Why is no one releasing 70b models?

Longjumping-Bake-557 · 1 year ago

Why is no one releasing 70b models?

DataLearnerAI · 1 year ago

Ali opensouced a 72B model called Qwen-72B: Qwen/Qwen-72B · Hugging Face

It supports Chinese and English. The performance on MMLU is remarkable.

ambient_temp_xeno · 1 year ago

Orca still memeing strong.

candre23 · 1 year ago

It’s adorable that you think any 13b model is anywhere close to a 70b llama2 model.

obvithrowaway34434 · 1 year ago

Mistral has already shown that it’s mostly about the data rather than the model. So why waste loads of money and time on training something that no average consumer can run locally?
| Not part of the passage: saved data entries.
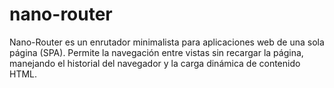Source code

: # nano-router
Nano-Router es un enrutador minimalista para aplicaciones web de una sola página (SPA). Permite la navegación entre vistas sin recargar la página, manejando el historial del navegador y la carga dinámica de contenido HTML.
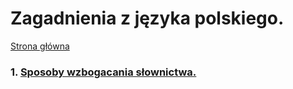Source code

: # Zagadnienia z języka polskiego.

[Strona główna](https://itekus009.github.io/Egzaminy-8-klasisty/)

### 1. [Sposoby wzbogacania słownictwa.](https://itekus009.github.io/Egzaminy-8-klasisty/SposobyWzbogacaniaSłownictwa.html)
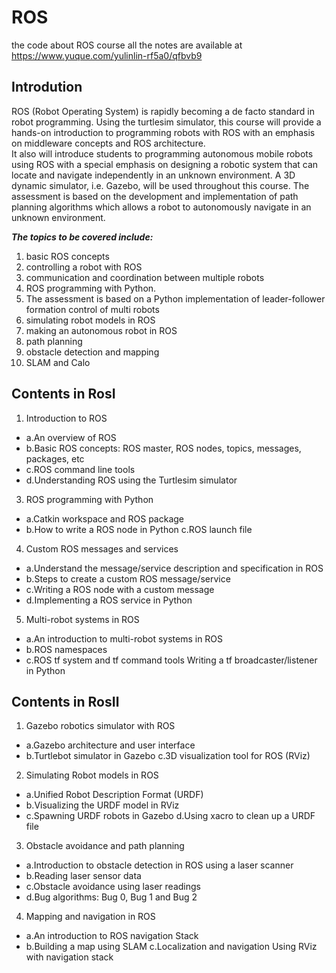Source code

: # ROS
the code about ROS course 
all the notes are available at https://www.yuque.com/yulinlin-rf5a0/qfbvb9
## Introdution
ROS (Robot Operating System) is rapidly becoming a de facto standard in robot programming. Using the turtlesim simulator, this course will provide a hands-on introduction to programming robots with ROS with an emphasis on middleware concepts and ROS architecture.     
It also will introduce students to programming autonomous mobile robots using ROS with a special emphasis on designing a robotic system that can locate and navigate independently in an unknown environment. A 3D dynamic simulator, i.e. Gazebo, will be used throughout this course. The assessment is based on the development and implementation of path planning algorithms which allows a robot to autonomously navigate in an unknown environment.  

***The topics to be covered include:***
1. basic ROS concepts  
2. controlling a robot with ROS  
3. communication and coordination between multiple robots  
4. ROS programming with Python. 
5. The assessment is based on a Python implementation of leader-follower formation control of multi robots
6. simulating robot models in ROS
7. making an autonomous robot in ROS  
8. path planning
9. obstacle detection and mapping  
10. SLAM and Calo

## Contents in RosⅠ
1. Introduction to ROS 
* a.An overview of ROS 
* b.Basic ROS concepts: ROS master, ROS nodes, topics, messages, packages, etc 
* c.ROS command line tools 
* d.Understanding ROS using the Turtlesim simulator 
3. ROS programming with Python 
* a.Catkin workspace and ROS package 
* b.How to write a ROS node in Python c.ROS launch file   
4. Custom ROS messages and services 
* a.Understand the message/service description and specification in ROS 
* b.Steps to create a custom ROS message/service 
* c.Writing a ROS node with a custom message 
* d.Implementing a ROS service in Python 
5. Multi-robot systems in ROS 
* a.An introduction to multi-robot systems in ROS 
* b.ROS namespaces 
* c.ROS tf system and tf command tools Writing a tf broadcaster/listener in Python
## Contents in RosⅡ
1. Gazebo robotics simulator with ROS 
* a.Gazebo architecture and user interface 
* b.Turtlebot simulator in Gazebo c.3D visualization tool for ROS (RViz)   
2. Simulating Robot models in ROS 
* a.Unified Robot Description Format (URDF)
* b.Visualizing the URDF model in RViz 
* c.Spawning URDF robots in Gazebo d.Using xacro to clean up a URDF file   
3. Obstacle avoidance and path planning 
* a.Introduction to obstacle detection in ROS using a laser scanner 
* b.Reading laser sensor data 
* c.Obstacle avoidance using laser readings 
* d.Bug algorithms: Bug 0, Bug 1 and Bug 2   
4. Mapping and navigation in ROS 
* a.An introduction to ROS navigation Stack 
* b.Building a map using SLAM c.Localization and navigation Using RViz with navigation stack
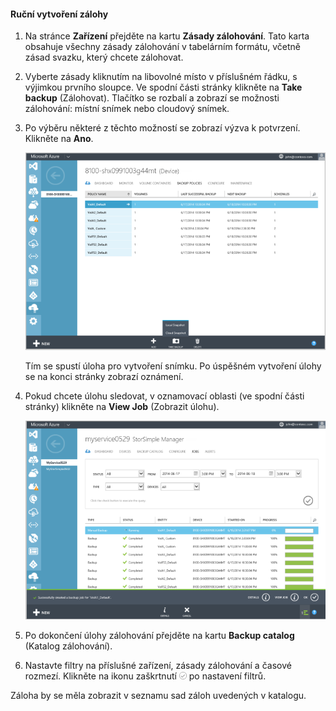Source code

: 
<!--author=SharS last changed: 9/15/15-->


#### Ruční vytvoření zálohy

1. Na stránce **Zařízení** přejděte na kartu **Zásady zálohování**. Tato karta obsahuje všechny zásady zálohování v tabelárním formátu, včetně zásad svazku, který chcete zálohovat.

2. Vyberte zásady kliknutím na libovolné místo v příslušném řádku, s výjimkou prvního sloupce. Ve spodní části stránky klikněte na **Take backup** (Zálohovat). Tlačítko se rozbalí a zobrazí se možnosti zálohování: místní snímek nebo cloudový snímek. 

3. Po výběru některé z těchto možností se zobrazí výzva k potvrzení. Klikněte na **Ano**. 

    ![Ruční vytvoření zálohy](./media/storsimple-create-manual-backup/HCS_CreateManualBackup1-include.png)
 
    Tím se spustí úloha pro vytvoření snímku. Po úspěšném vytvoření úlohy se na konci stránky zobrazí oznámení.

4. Pokud chcete úlohu sledovat, v oznamovací oblasti (ve spodní části stránky) klikněte na **View Job** (Zobrazit úlohu). 

    ![Sledování ručního zálohování](./media/storsimple-create-manual-backup/HCS_CreateManualBackup2-include.png)

5. Po dokončení úlohy zálohování přejděte na kartu **Backup catalog** (Katalog zálohování).

6. Nastavte filtry na příslušné zařízení, zásady zálohování a časové rozmezí. Klikněte na ikonu zaškrtnutí ![ikona zaškrtnutí](./media/storsimple-create-manual-backup/HCS_CheckIcon-include.png) po nastavení filtrů.

  Záloha by se měla zobrazit v seznamu sad záloh uvedených v katalogu.


<!--HONumber=Sep16_HO3-->


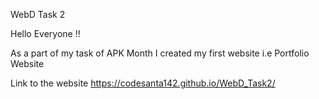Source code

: WebD Task 2

Hello Everyone !!

As a part of my task of APK Month I created my first website i.e Portfolio Website

Link to the website https://codesanta142.github.io/WebD_Task2/
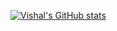 [![Vishal's GitHub stats](https://github-readme-stats.vercel.app/api?username=vishus12)](https://github.com/vishus12/github-readme-stats)
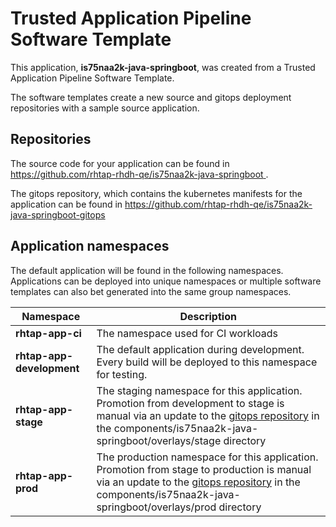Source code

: # Trusted Application Pipeline Software Template

This application, **is75naa2k-java-springboot**, was created from a Trusted Application Pipeline Software Template.

The software templates create a new source and gitops deployment repositories with a sample source application. 

## Repositories

The source code for your application can be found in [https://github.com/rhtap-rhdh-qe/is75naa2k-java-springboot ](https://github.com/rhtap-rhdh-qe/is75naa2k-java-springboot ).
 
The gitops repository, which contains the kubernetes manifests for the application can be found in 
[https://github.com/rhtap-rhdh-qe/is75naa2k-java-springboot-gitops ](https://github.com/rhtap-rhdh-qe/is75naa2k-java-springboot-gitops ) 

## Application namespaces 

The default application will be found in the following namespaces. Applications can be deployed into unique namespaces or multiple software templates can also bet generated into the same group namespaces.  

|  Namespace   |  Description   |  
| -------- | -------- |
| **rhtap-app-ci** | The namespace used for CI workloads |
| **rhtap-app-development** | The default application during development. Every build will be deployed to this namespace for testing. |
| **rhtap-app-stage** | The staging namespace for this application. Promotion from development to stage is manual via an update to the [gitops repository](https://github.com/rhtap-rhdh-qe/is75naa2k-java-springboot-gitops ) in the components/is75naa2k-java-springboot/overlays/stage directory |
| **rhtap-app-prod** | The production namespace for this application. Promotion from stage to production is manual via an update to the [gitops repository](https://github.com/rhtap-rhdh-qe/is75naa2k-java-springboot-gitops ) in the components/is75naa2k-java-springboot/overlays/prod directory |
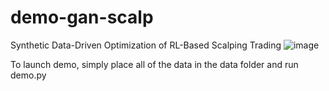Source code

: # demo-gan-scalp
Synthetic Data-Driven Optimization of RL-Based Scalping Trading
![image](https://github.com/user-attachments/assets/5d3b38d2-3c21-40be-bc4b-3877d469a003)

To launch demo, simply place all of the data in the data folder and run demo.py
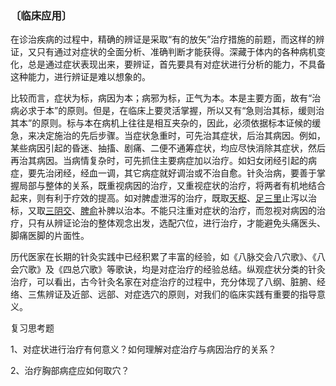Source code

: ### 〔临床应用〕

在诊治疾病的过程中，精确的辨证是采取“有的放矢”治疗措施的前题，而这样的辨证，又只有通过对症状的全面分析、准确判断才能获得。深藏于体内的各种病机变化，总是通过症状表现出来，要辨证，首先要具有对症状进行分析的能力，不具备这种能力，进行辨证是难以想象的。

比较而言，症状为标，病因为本；病邪为标，正气为本。本是主要方面，故有“治病必求于本”的原则。但是，在临床上要灵活掌握，所以又有“急则治其标，缓则治其本”的原则。标与本在病机上往往是相互夹杂的，因此，必须依据标本证候的缓急，来决定施治的先后步骤。当症状急重时，可先治其症状，后治其病因。例如，某些病因引起的昏迷、抽搐、剧痛、二便不通筹症状，均应尽快消除其症状，然后再治其病因。当病情复杂时，可先抓住主要病症加以治疗。如妇女闭经引起的病症，要先治闭经，经血一调，其它病症就好调治或不治自愈。针灸治病，要善于掌握局部与整体的关系，既重视病因的治疗，又重视症状的治疗，将两者有机地结合起来，则有利于疗效的提高。如对脾虚泄泻的治疗，既取[天枢](https://www.gmzyjc.com/read/zjs/zjs3.1.1-3-0.1.3.3.25.md)、[足三里](https://www.gmzyjc.com/read/zjs/zjs3.1.1-3-0.1.3.3.36.md)止泻以治标，又取[三阴交](https://www.gmzyjc.com/read/zjs/zjs3.1.4-6-0.0.1.3.6.md)、[脾俞](https://www.gmzyjc.com/read/zjs/zjs3.1.7-8-0.0.1.3.20.md)补脾以治本。不能只注重对症状的治疗，而忽视对病因的治疗，只有从辨证论治的整体观念出发，选配穴位，进行治疗，才能避免头痛医头、脚痛医脚的片面性。

历代医家在长期的针灸实践中已经积累了丰富的经验，如《八脉交会八穴歌》、《八会穴歌》及《四总穴歌》等歌诀，均是对症治疗的经验总结。纵观症状分类的针灸治疗，可以看出，古今针灸名家在对症治疗的过程中，充分体现了八纲、脏腑、经络、三焦辨证及近部、远部、对症选穴的原则，对我们的临床实践有重要的指导意义。

复习思考题

1、对症状进行治疗有何意义？如何理解对症治疗与病因治疗的关系？

2、治疗胸部病症应如何取穴？
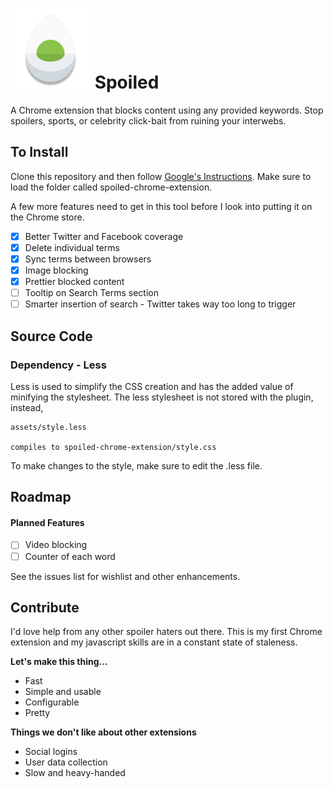 # <img src="spoiled-chrome-extension/icon.png" alt="egg-icon"/> Spoiled

A Chrome extension that blocks content using any provided keywords.
Stop spoilers, sports, or celebrity click-bait from ruining your interwebs.

## To Install
Clone this repository and then follow [Google's Instructions](https://developer.chrome.com/extensions/getstarted#unpacked). Make sure to load the folder called spoiled-chrome-extension.

A few more features need to get in this tool before I look into putting it on the Chrome store.

* [x] Better Twitter and Facebook coverage
* [x] Delete individual terms
* [x] Sync terms between browsers
* [x] Image blocking
* [x] Prettier blocked content
* [ ] Tooltip on Search Terms section
* [ ] Smarter insertion of search - Twitter takes way too long to trigger

## Source Code

### Dependency - Less

Less is used to simplify the CSS creation and has the added value of minifying
the stylesheet. The less stylesheet is not stored with the plugin, instead,

    assets/style.less

    compiles to spoiled-chrome-extension/style.css

To make changes to the style, make sure to edit the .less file.

## Roadmap

#### Planned Features
* [ ] Video blocking
* [ ] Counter of each word

See the issues list for wishlist and other enhancements.

## Contribute
I'd love help from any other spoiler haters out there. This is my first Chrome extension and my javascript skills are in a constant state of staleness.

**Let's make this thing...**
* Fast
* Simple and usable
* Configurable
* Pretty

**Things we don't like about other extensions**
* Social logins
* User data collection
* Slow and heavy-handed
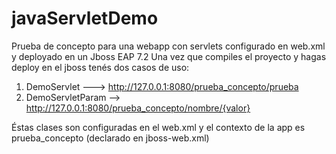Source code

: # javaServletDemo
Prueba de concepto para una webapp con servlets configurado en web.xml y deployado en un Jboss EAP 7.2
Una vez que compiles el proyecto y hagas deploy en el jboss tenés dos casos de uso:
1) DemoServlet ---> http://127.0.0.1:8080/prueba_concepto/prueba 
2) DemoServletParam --> http://127.0.0.1:8080/prueba_concepto/nombre/{valor} 

Éstas clases son configuradas en el web.xml y el contexto de la app es prueba_concepto (declarado en jboss-web.xml)

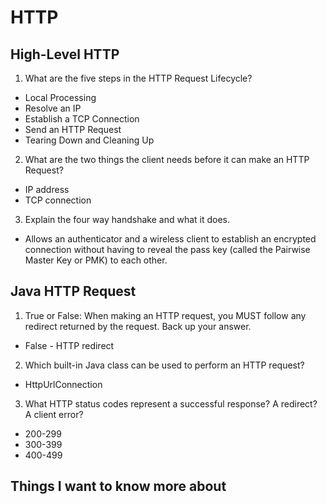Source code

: # HTTP

## High-Level HTTP

1. What are the five steps in the HTTP Request Lifecycle?
- Local Processing
- Resolve an IP
- Establish a TCP Connection
- Send an HTTP Request
- Tearing Down and Cleaning Up

2. What are the two things the client needs before it can make an HTTP Request?
- IP address
- TCP connection

3. Explain the four way handshake and what it does.
- Allows an authenticator and a wireless client to establish an encrypted connection without having to reveal the pass key (called the Pairwise Master Key or PMK) to each other.


## Java HTTP Request

1. True or False: When making an HTTP request, you MUST follow any redirect returned by the request. Back up your answer.
- False - HTTP redirect

2. Which built-in Java class can be used to perform an HTTP request?
- HttpUrlConnection

3. What HTTP status codes represent a successful response?  A redirect? A client error?
- 200-299
- 300-399
- 400-499




## Things I want to know more about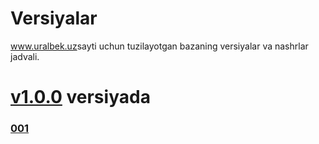 # Versiyalar
<a href="https://uralbek.netlify.app/">www.uralbek.uz</a>sayti uchun tuzilayotgan bazaning versiyalar va nashrlar jadvali.

# <a href="https://v1-0-0.netlify.app/">v1.0.0</a> versiyada

<h3><a href="https://0-0-1.netlify.app/">001</a></h3>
a_beautiful_rhind · 1 year ago

What do you mean? Someone just posted 100,200 and 600b models and several 120b models have released past couple of weeks.

Slimxshadyx · 1 year ago

Those models can’t be accessed, they say it’s “too dangerous to be released”

WaterPecker · 1 year ago

Who pays for all this training on all these models we see knocking about and I don’t mean the ones released by the big companies? Like who has the resources to train a 70b model? Like one of the guys below said 1.7 million GPU hours for example thats pretty friggin expensive no?